When Margaret is six, she imagines herself as a spy, a healer, a queen, a warrior, even a boy, to amuse herself; when she is nine, and 12, and 20, at crisis points in her life, she feels like parts of her have split off - like the Margaret who decided to follow her lover to Tercis and the Margaret who said no.
So now, as well as Margaret, she is Wilvia, learning to be a queen on B'yurngrad, and Ongamar, a spy on Cantardene, and Gretamara, a healer on Chottem, and even Naumi, a boy on Thairy, and she is many other Margarets besides.

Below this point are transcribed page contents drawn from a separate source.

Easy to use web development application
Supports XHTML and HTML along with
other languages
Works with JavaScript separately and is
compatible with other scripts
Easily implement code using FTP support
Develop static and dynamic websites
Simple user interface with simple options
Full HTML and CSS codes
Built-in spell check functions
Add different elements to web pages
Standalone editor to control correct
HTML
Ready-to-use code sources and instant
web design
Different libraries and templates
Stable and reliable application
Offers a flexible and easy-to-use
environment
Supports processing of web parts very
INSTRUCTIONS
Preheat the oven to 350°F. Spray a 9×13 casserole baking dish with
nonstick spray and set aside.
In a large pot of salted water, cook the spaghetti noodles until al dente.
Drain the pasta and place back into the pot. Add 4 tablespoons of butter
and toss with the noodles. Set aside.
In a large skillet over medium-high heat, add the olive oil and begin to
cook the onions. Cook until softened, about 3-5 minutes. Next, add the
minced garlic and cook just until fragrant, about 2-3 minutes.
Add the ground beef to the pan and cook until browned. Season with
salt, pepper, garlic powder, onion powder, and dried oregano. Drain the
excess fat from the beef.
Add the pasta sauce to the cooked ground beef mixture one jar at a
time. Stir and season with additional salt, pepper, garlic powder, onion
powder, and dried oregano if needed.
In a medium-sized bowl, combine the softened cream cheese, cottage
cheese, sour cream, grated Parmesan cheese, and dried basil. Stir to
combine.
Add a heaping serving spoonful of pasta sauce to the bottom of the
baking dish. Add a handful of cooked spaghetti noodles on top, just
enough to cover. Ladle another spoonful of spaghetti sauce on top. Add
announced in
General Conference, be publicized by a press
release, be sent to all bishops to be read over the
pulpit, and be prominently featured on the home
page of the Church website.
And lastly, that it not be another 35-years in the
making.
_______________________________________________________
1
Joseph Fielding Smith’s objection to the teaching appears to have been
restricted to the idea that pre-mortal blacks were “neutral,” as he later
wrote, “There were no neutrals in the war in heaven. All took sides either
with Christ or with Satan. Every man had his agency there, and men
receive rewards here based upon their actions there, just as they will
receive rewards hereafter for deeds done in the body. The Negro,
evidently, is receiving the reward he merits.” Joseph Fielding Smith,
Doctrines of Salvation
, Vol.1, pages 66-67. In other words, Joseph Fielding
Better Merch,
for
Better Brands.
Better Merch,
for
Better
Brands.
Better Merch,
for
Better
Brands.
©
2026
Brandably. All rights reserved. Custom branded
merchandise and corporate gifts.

And all these Margarets hold the key to mankind's survival, if only they can survive and come together again as one Margaret, with all their different powers intact ...
PUBLISHERS WEEKLY
Full of fascinating characters and beautifully detailed settings, Tepper's complex and multifaceted far-future SF novel follows the many selves of Mars colonist Margaret Bain on a mission to save the human race from annihilation. Long ago, hairless bipeds earned the eternal hatred of the foul-tempered Quaatar after some prehumans stowed away on a Quaatar survey ship. Now humankind is at the brink of self-destruction through overpopulation and ecological collapse. The farsighted Gentherans have taken up the human cause within the Interstellar Trade Organization, but as Earthgov struggles to conform to ISTO's enforced sterilization laws while trading excess children for offworld water, the Quaatar continue plotting to destroy humanity. Only Margaret, a secret organization called the Third Order of the Siblinghood and the truth behind an old Gentheran folktale can stop the genocide and give humanity a future. As always, Locus Award winner Tepper (The Companions) wields grand science fiction themes with skill, vision and a twist of black humor.